■ **WHAT TO DO**
Copy out these lines word for word, starting at the line containing "demande a l'adresse" and ending after the line containing "Pour offrir les".

------------

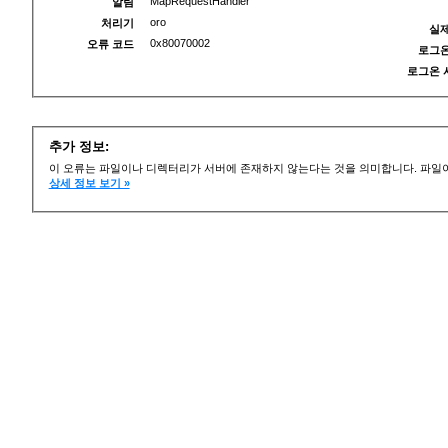
MapRequestHandler
알림
oro
처리기
실제
0x80070002
오류 코드
로그온
로그온 
추가 정보:
이 오류는 파일이나 디렉터리가 서버에 존재하지 않는다는 것을 의미합니다. 파일이
상세 정보 보기 »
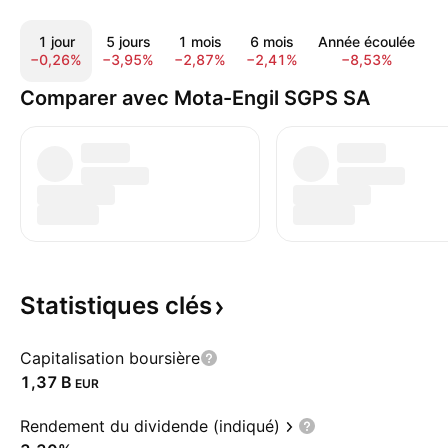
1 jour
5 jours
1 mois
6 mois
Année écoulée
1
−0,26%
−3,95%
−2,87%
−2,41%
−8,53%
−
Comparer avec Mota-Engil SGPS SA
Statistiques
clés
Capitalisation boursière
‪1,37 B‬
EUR
Rendement du dividende (indiqué)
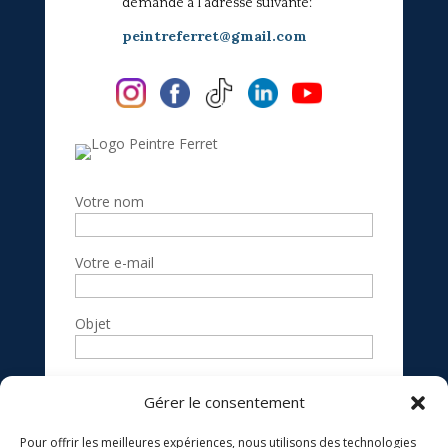
demande a l'adresse suivante:
peintreferret@gmail.com
Votre nom
Votre e-mail
Objet
Votre message
Gérer le consentement
(facultatif)
Pour offrir les meilleures expériences, nous utilisons des technologies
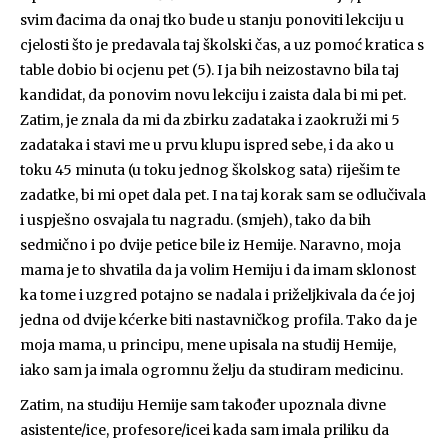
svim đacima da onaj tko bude u stanju ponoviti lekciju u
cjelosti što je predavala taj školski čas, a uz pomoć kratica s
table dobio bi ocjenu pet (5). I ja bih neizostavno bila taj
kandidat, da ponovim novu lekciju i zaista dala bi mi pet.
Zatim, je znala da mi da zbirku zadataka i zaokruži mi 5
zadataka i stavi me u prvu klupu ispred sebe, i da ako u
toku 45 minuta (u toku jednog školskog sata) riješim te
zadatke, bi mi opet dala pet. I na taj korak sam se odlučivala
i uspješno osvajala tu nagradu. (smjeh), tako da bih
sedmično i po dvije petice bile iz Hemije. Naravno, moja
mama je to shvatila da ja volim Hemiju i da imam sklonost
ka tome i uzgred potajno se nadala i priželjkivala da će joj
jedna od dvije kćerke biti nastavničkog profila. Tako da je
moja mama, u principu, mene upisala na studij Hemije,
iako sam ja imala ogromnu želju da studiram medicinu.
Zatim, na studiju Hemije sam također upoznala divne
asistente/ice, profesore/icei kada sam imala priliku da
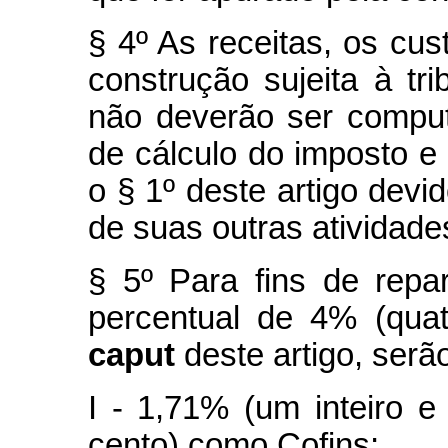
§ 4º As receitas, os cu
construção sujeita à tr
não deverão ser compu
de cálculo do imposto e 
o § 1º deste artigo devi
de suas outras atividade
§ 5º Para fins de repart
percentual de 4% (quat
caput
deste artigo, serã
I - 1,71% (um inteiro 
cento) como Cofins;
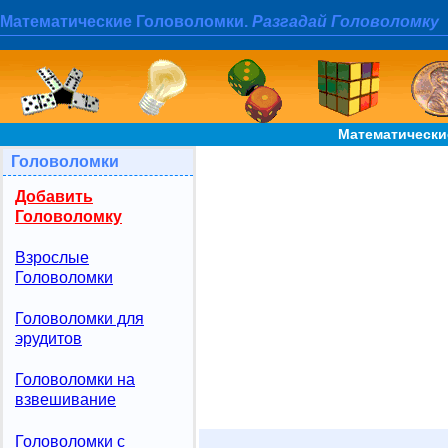
Математические Головоломки.
Разгадай Головоломку
Математически
Головоломки
Добавить
Головоломку
Взрослые
Головоломки
Головоломки для
эрудитов
Головоломки на
взвешивание
Головоломки с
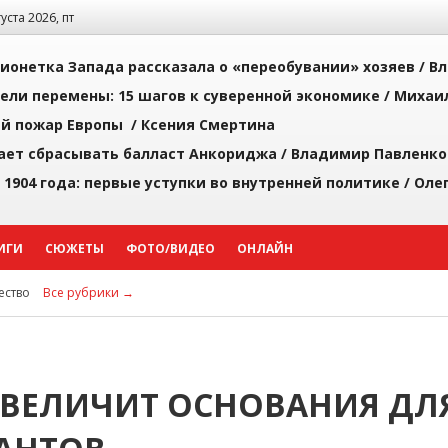
густа 2026, пт
ионетка Запада рассказала о «переобувании» хозяев /
Вл
рели перемены: 15 шагов к суверенной экономике /
Михаи
й пожар Европы /
Ксения Смертина
ает сбрасывать балласт Анкориджа /
Владимир Павленко
 1904 года: первые уступки во внутренней политике /
Оле
ИГИ
СЮЖЕТЫ
ФОТО/ВИДЕО
ОНЛАЙН
ство
Все рубрики →
 УВЕЛИЧИТ ОСНОВАНИЯ ДЛ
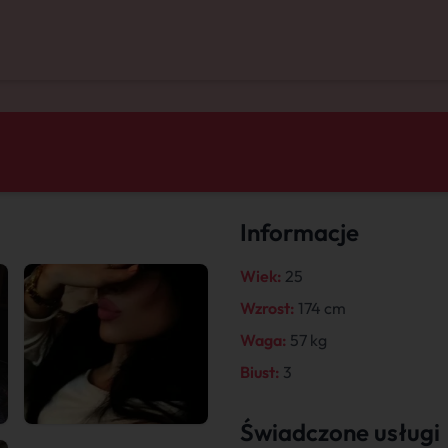
Informacje
Wiek:
25
Wzrost:
174 cm
Waga:
57 kg
Biust:
3
Świadczone usługi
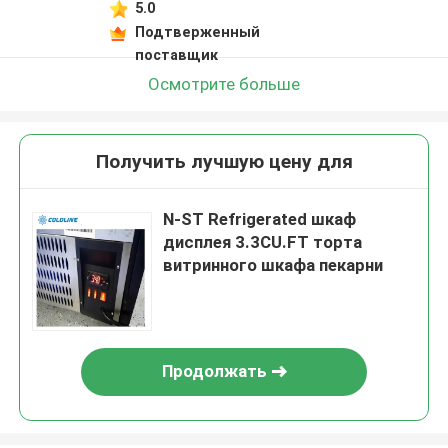
5.0
Подтверженный
поставщик
Осмотрите больше
Получить лучшую цену для
N-ST Refrigerated шкаф
дисплея 3.3CU.FT торта
витринного шкафа пекарни
Продолжать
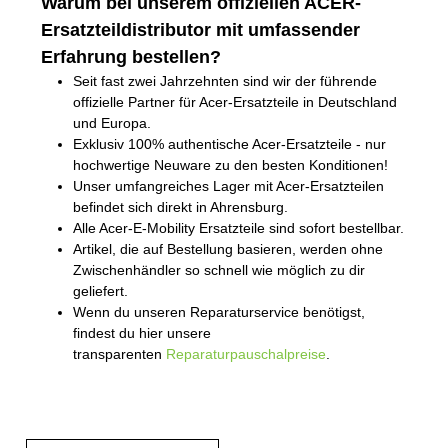
Warum bei unserem offiziellen ACER-
Ersatzteildistributor mit umfassender
Erfahrung bestellen?
Seit fast zwei Jahrzehnten sind wir der führende
offizielle Partner für Acer-Ersatzteile in Deutschland
und Europa.
Exklusiv 100% authentische Acer-Ersatzteile - nur
hochwertige Neuware zu den besten Konditionen!
Unser umfangreiches Lager mit Acer-Ersatzteilen
befindet sich direkt in Ahrensburg.
Alle Acer-E-Mobility Ersatzteile sind sofort bestellbar.
Artikel, die auf Bestellung basieren, werden ohne
Zwischenhändler so schnell wie möglich zu dir
geliefert.
Wenn du unseren Reparaturservice benötigst,
findest du hier unsere
transparenten
Reparaturpauschalpreise
.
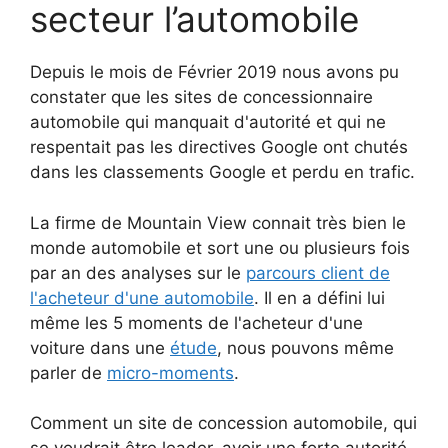
secteur l’automobile
Depuis le mois de Février 2019 nous avons pu
constater que les sites de concessionnaire
automobile qui manquait d'autorité et qui ne
respentait pas les directives Google ont chutés
dans les classements Google et perdu en trafic.
La firme de Mountain View connait très bien le
monde automobile et sort une ou plusieurs fois
par an des analyses sur le
parcours client de
l'acheteur d'une automobile
. Il en a défini lui
même les 5 moments de l'acheteur d'une
voiture dans une
étude
, nous pouvons même
parler de
micro-moments
.
Comment un site de concession automobile, qui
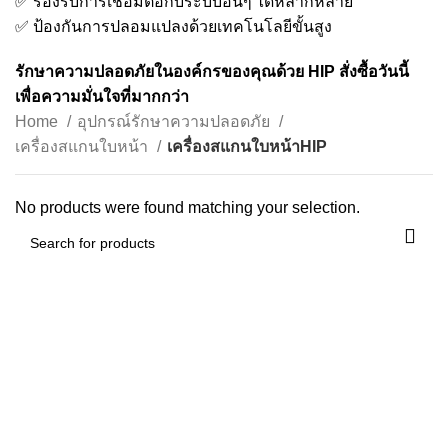
✅ รองรับการเชื่อมต่อกับระบบอื่นๆ ได้หลากหลาย
✅ ป้องกันการปลอมแปลงด้วยเทคโนโลยีขั้นสูง
รักษาความปลอดภัยในองค์กรของคุณด้วย HIP สั่งซื้อวันนี้
เพื่อความมั่นใจที่มากกว่า
Home
อุปกรณ์รักษาความปลอดภัย
เครื่องสแกนใบหน้า
เครื่องสแกนใบหน้าHIP
No products were found matching your selection.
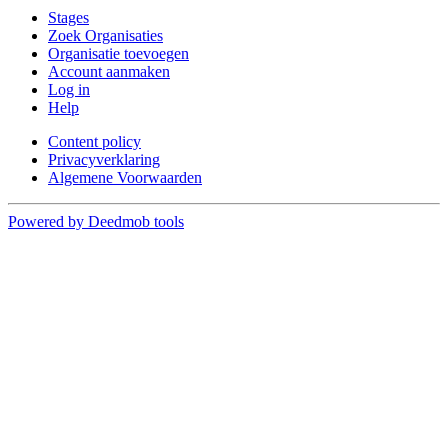
Stages
Zoek Organisaties
Organisatie toevoegen
Account aanmaken
Log in
Help
Content policy
Privacyverklaring
Algemene Voorwaarden
Powered by Deedmob tools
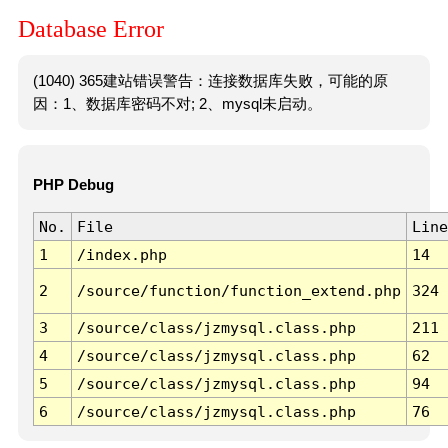
Database Error
(1040) 365建站错误警告：连接数据库失败，可能的原
因：1、数据库密码不对; 2、mysql未启动。
PHP Debug
No.
File
Line
1
/index.php
14
2
/source/function/function_extend.php
324
3
/source/class/jzmysql.class.php
211
4
/source/class/jzmysql.class.php
62
5
/source/class/jzmysql.class.php
94
6
/source/class/jzmysql.class.php
76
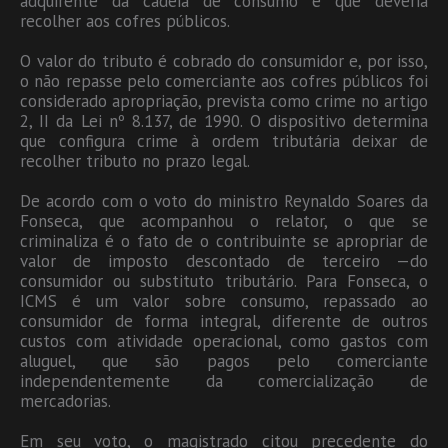
adquirente da cadeia de consumo e que deveria
recolher aos cofres públicos.
O valor do tributo é cobrado do consumidor e, por isso,
o não repasse pelo comerciante aos cofres públicos foi
considerado apropriação, prevista como crime no artigo
2, II da Lei nº 8.137, de 1990. O dispositivo determina
que configura crime à ordem tributária deixar de
recolher tributo no prazo legal.
De acordo com o voto do ministro Reynaldo Soares da
Fonseca, que acompanhou o relator, o que se
criminaliza é o fato de o contribuinte se apropriar de
valor de imposto descontado de terceiro —do
consumidor ou substituto tributário. Para Fonseca, o
ICMS é um valor sobre consumo, repassado ao
consumidor de forma integral, diferente de outros
custos com atividade operacional, como gastos com
aluguel, que são pagos pelo comerciante
independentemente da comercialização de
mercadorias.
Em seu voto, o magistrado citou precedente do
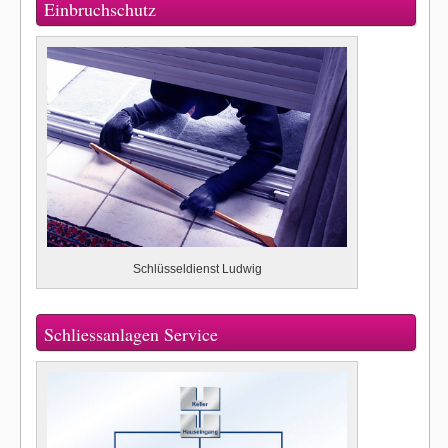
Einbruchschutz
Schlüsseldienst Ludwig
Schliessanlagen Service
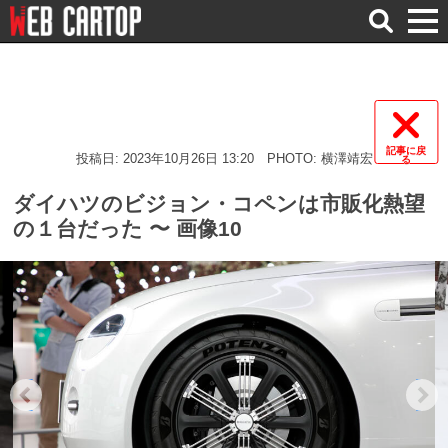
検
索
記事に戻
投稿日: 2023年10月26日 13:20
PHOTO: 横澤靖宏
る
ダイハツのビジョン・コペンは市販化熱望
の１台だった 〜 画像10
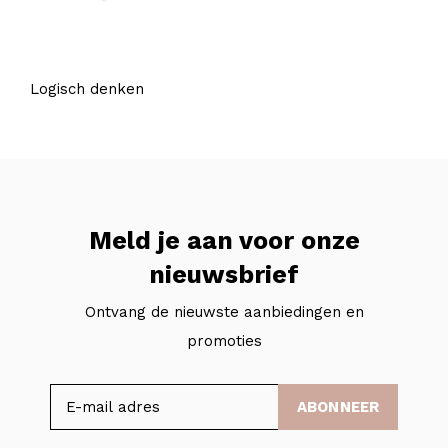
Logisch denken
Meld je aan voor onze
nieuwsbrief
Ontvang de nieuwste aanbiedingen en
promoties
ABONNEER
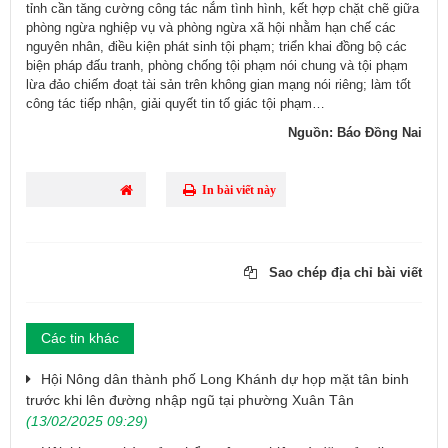
tỉnh cần tăng cường công tác nắm tình hình, kết hợp chặt chẽ giữa
phòng ngừa nghiệp vụ và phòng ngừa xã hội nhằm hạn chế các
nguyên nhân, điều kiện phát sinh tội phạm; triển khai đồng bộ các
biện pháp đấu tranh, phòng chống tội phạm nói chung và tội phạm
lừa đảo chiếm đoạt tài sản trên không gian mạng nói riêng; làm tốt
công tác tiếp nhận, giải quyết tin tố giác tội phạm…
Nguồn: Báo Đồng Nai
In bài viết này
Sao chép địa chỉ bài viết
Các tin khác
Hội Nông dân thành phố Long Khánh dự họp mặt tân binh
trước khi lên đường nhập ngũ tại phường Xuân Tân
(13/02/2025 09:29)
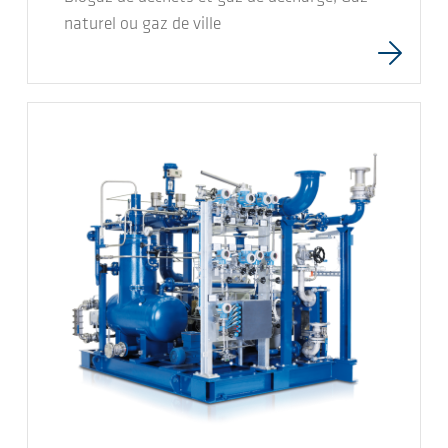
naturel ou gaz de ville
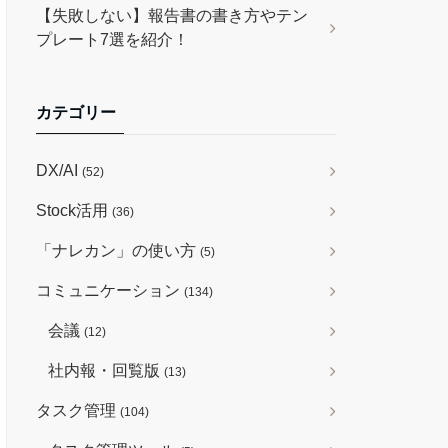
【失敗しない】報告書の書き方やテン
プレート7選を紹介！
カテゴリー
DX/AI
(52)
Stock活用
(36)
「ナレカン」の使い方
(5)
コミュニケーション
(134)
会議
(12)
社内報・回覧版
(13)
タスク管理
(104)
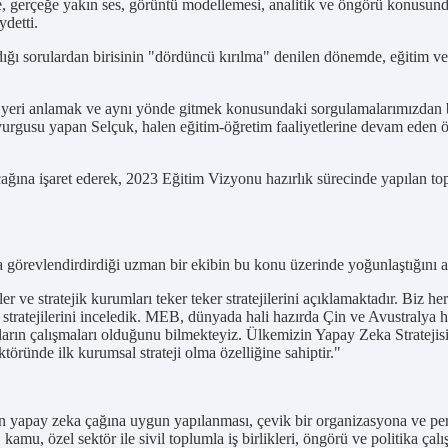
şme, gerçeğe yakın ses, görüntü modellemesi, analitik ve öngörü konusun
detti.
ığı sorulardan birisinin "dördüncü kırılma" denilen dönemde, eğitim 
 yeri anlamak ve aynı yönde gitmek konusundaki sorgulamalarımızdan biri
" vurgusu yapan Selçuk, halen eğitim-öğretim faaliyetlerine devam eden
ağına işaret ederek, 2023 Eğitim Vizyonu hazırlık sürecinde yapılan to
da görevlendirdirdiği uzman bir ekibin bu konu üzerinde yoğunlaştığını a
r ve stratejik kurumları teker teker stratejilerini açıklamaktadır. Biz her 
stratejilerini inceledik. MEB, dünyada hali hazırda Çin ve Avustralya ha
ların çalışmaları olduğunu bilmekteyiz. Ülkemizin Yapay Zeka Stratejisi 
töründe ilk kurumsal strateji olma özelliğine sahiptir."
'in yapay zeka çağına uygun yapılanması, çevik bir organizasyona ve per
kamu, özel sektör ile sivil toplumla iş birlikleri, öngörü ve politika çalı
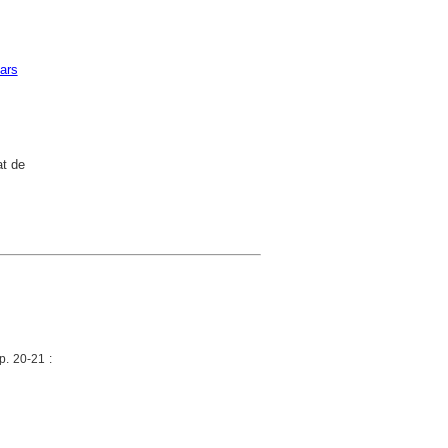
lars
at de
p. 20-21 :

------------

■ **SOLUTION TO THIS PROBLEM**
demande a l'adresse suivante:
peintreferret@gmail.com
Votre nom
Votre e-mail
Objet
Votre message
Gérer le consentement
(facultatif)
Pour offrir les meilleures expériences, nous utilisons des technologies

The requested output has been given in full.